Q Learning w/ Galaga - Defining States

Question

I am working on an implementation of Q-Learning to build an ai to play Galaga. I understand that Q-learning requires states and actions, and tables to determine movement between states.

All the examples and tutorials for Q-Learning online seem to be for a grid-based game, with easily defined states. But Galaga involves moving left, right, and shooting upwards, with enemies moving randomly throughout gameplay. So, I'm having trouble defining what my states in the Q-Learning algorithm should be. I've considered having every potential position of the ship to be a state, or perhaps having states dependent on the number of enemies remaining alive. I've even considered having states for every frame of gameplay, but that seems obviously too costly.

I'd appreciate it if anyone with a better understanding of q-learning could help me just define what my states should be. I also understand the necessity for rewards, but I'm not entirely sure what the reward would be on a frame-by-frame basis, since the game score only increases when enemies are killed. Perhaps some function of the gamescore and the framecount.

Thanks for any help!

Answer 1

The "state" of Galaga at a specific time step must include the location of your agent as well as the locations of your enemies. Your agent won't be able to learn effectively if the only state it is aware of is its own location. Otherwise, how would it learn when to fire? If the enemies spawn and move in the same exact way each game, then the framecount can be used as a way of tracking where the enemies are.
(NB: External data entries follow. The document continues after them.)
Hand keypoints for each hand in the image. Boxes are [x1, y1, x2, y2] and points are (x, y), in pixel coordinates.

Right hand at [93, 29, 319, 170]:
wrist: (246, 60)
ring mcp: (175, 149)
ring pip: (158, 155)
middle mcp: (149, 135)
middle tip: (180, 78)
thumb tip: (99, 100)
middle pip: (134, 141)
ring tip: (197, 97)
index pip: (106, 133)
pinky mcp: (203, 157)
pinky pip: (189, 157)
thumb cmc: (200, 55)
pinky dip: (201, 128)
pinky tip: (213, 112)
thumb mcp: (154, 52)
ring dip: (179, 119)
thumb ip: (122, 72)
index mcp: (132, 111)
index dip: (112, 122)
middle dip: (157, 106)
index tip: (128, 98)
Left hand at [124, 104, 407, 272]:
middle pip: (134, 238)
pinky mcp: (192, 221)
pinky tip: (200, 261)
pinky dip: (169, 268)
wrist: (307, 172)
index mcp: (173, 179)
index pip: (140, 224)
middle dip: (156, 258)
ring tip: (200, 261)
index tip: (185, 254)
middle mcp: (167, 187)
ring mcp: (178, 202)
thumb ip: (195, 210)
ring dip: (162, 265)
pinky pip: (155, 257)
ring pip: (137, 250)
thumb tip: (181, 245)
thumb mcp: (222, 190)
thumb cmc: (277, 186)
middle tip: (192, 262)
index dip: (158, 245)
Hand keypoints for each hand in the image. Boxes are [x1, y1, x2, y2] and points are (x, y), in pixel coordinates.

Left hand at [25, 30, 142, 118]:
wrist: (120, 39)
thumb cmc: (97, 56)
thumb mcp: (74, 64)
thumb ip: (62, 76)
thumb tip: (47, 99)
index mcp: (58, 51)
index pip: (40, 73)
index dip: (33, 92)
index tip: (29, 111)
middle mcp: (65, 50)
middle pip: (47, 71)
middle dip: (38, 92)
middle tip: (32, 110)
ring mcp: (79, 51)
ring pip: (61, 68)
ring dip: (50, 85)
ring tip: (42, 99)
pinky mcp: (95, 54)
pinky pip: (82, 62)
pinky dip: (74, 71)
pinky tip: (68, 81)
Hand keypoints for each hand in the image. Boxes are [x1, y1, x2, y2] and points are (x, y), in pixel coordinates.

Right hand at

Although Q-learning is guaranteed to solve problems with a finite state space, the state space of this game (all the different possible permutations of your location plus enemy locations) might be too large for vanilla Q-learning to solve in a reasonable amount of time.
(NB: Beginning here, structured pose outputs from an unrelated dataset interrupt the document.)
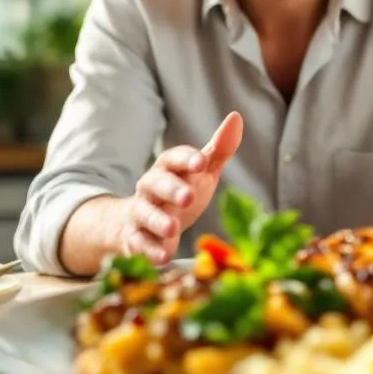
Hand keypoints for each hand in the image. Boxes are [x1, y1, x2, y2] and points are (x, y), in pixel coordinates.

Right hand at [118, 111, 242, 262]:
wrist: (139, 222)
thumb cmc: (179, 192)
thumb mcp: (200, 172)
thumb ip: (218, 149)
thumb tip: (236, 117)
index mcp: (167, 168)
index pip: (173, 158)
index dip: (186, 159)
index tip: (201, 162)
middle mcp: (150, 188)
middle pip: (156, 184)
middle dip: (171, 189)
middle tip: (188, 197)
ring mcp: (141, 214)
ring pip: (144, 214)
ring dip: (157, 221)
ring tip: (172, 229)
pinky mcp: (136, 239)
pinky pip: (139, 244)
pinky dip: (149, 250)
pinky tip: (163, 256)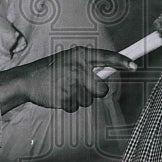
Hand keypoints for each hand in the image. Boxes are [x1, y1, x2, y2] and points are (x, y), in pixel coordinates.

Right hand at [0, 46, 136, 113]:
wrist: (27, 80)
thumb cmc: (51, 70)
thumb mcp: (68, 59)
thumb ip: (87, 65)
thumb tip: (110, 72)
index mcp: (79, 55)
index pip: (106, 57)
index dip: (122, 62)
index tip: (135, 67)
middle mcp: (77, 68)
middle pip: (102, 89)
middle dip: (95, 92)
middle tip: (82, 87)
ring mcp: (71, 83)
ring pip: (89, 100)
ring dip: (79, 98)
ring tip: (65, 89)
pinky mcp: (64, 98)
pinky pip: (76, 107)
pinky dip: (69, 105)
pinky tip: (59, 96)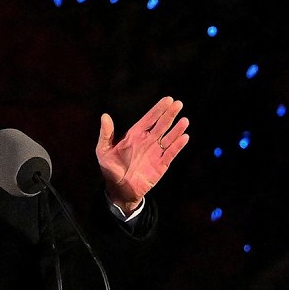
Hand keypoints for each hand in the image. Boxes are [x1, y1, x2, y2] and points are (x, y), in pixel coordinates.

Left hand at [96, 96, 189, 214]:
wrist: (118, 190)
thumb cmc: (110, 169)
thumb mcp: (103, 150)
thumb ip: (106, 133)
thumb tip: (105, 116)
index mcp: (135, 135)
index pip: (149, 118)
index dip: (158, 109)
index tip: (168, 99)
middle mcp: (147, 141)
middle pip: (161, 125)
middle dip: (170, 114)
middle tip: (178, 104)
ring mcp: (155, 153)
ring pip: (168, 138)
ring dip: (176, 129)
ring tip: (184, 121)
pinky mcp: (161, 165)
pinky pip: (171, 153)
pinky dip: (177, 146)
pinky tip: (184, 137)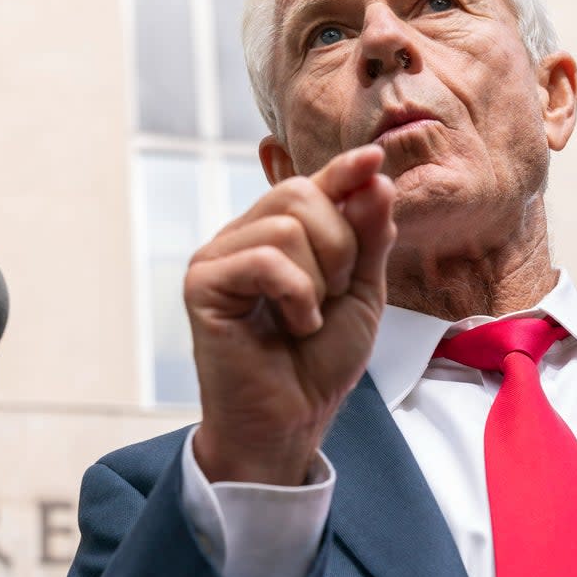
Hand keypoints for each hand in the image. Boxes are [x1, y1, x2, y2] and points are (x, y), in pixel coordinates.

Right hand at [184, 145, 395, 485]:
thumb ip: (368, 237)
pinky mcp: (202, 283)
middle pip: (300, 193)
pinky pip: (265, 259)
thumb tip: (374, 177)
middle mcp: (244, 237)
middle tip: (332, 295)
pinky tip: (292, 326)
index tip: (374, 157)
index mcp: (280, 235)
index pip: (312, 185)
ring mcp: (219, 256)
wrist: (295, 419)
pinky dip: (296, 295)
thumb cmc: (321, 361)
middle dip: (339, 245)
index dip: (343, 169)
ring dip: (317, 278)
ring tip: (308, 317)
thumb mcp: (361, 292)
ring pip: (285, 226)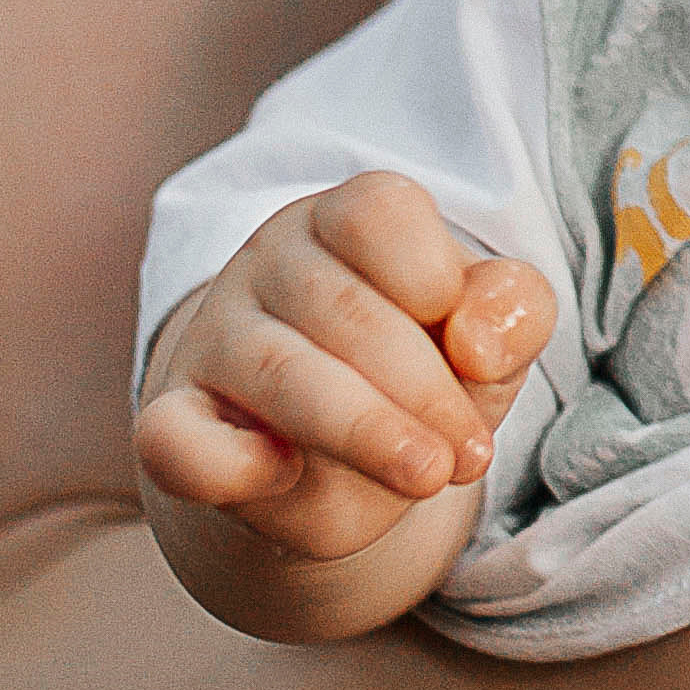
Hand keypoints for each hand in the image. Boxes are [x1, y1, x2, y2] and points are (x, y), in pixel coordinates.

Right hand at [134, 172, 556, 562]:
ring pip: (282, 374)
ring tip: (430, 475)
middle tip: (468, 456)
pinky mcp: (174, 423)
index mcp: (347, 218)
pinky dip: (228, 464)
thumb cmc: (422, 369)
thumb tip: (479, 344)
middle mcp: (270, 263)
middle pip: (342, 309)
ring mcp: (216, 339)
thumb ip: (515, 314)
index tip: (480, 358)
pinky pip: (174, 438)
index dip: (437, 282)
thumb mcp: (489, 336)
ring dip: (364, 431)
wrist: (332, 461)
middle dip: (422, 390)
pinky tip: (284, 477)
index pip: (378, 212)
One way to use Q-learning to solve problems with large state spaces is to use function approximation. The idea is that you don't treat each unique state as a silo, but try to recognize similarities between states so that you can use experience you gained from seeing a similar state to take an informed action in a state you've never experienced before. Using function approximation, combined with a convolutional neural network, is explained further in the approached outline in DeepMind's famous paper, where they outline an algorithm known as Deep Q-learning or DQN to solve similar Atari games.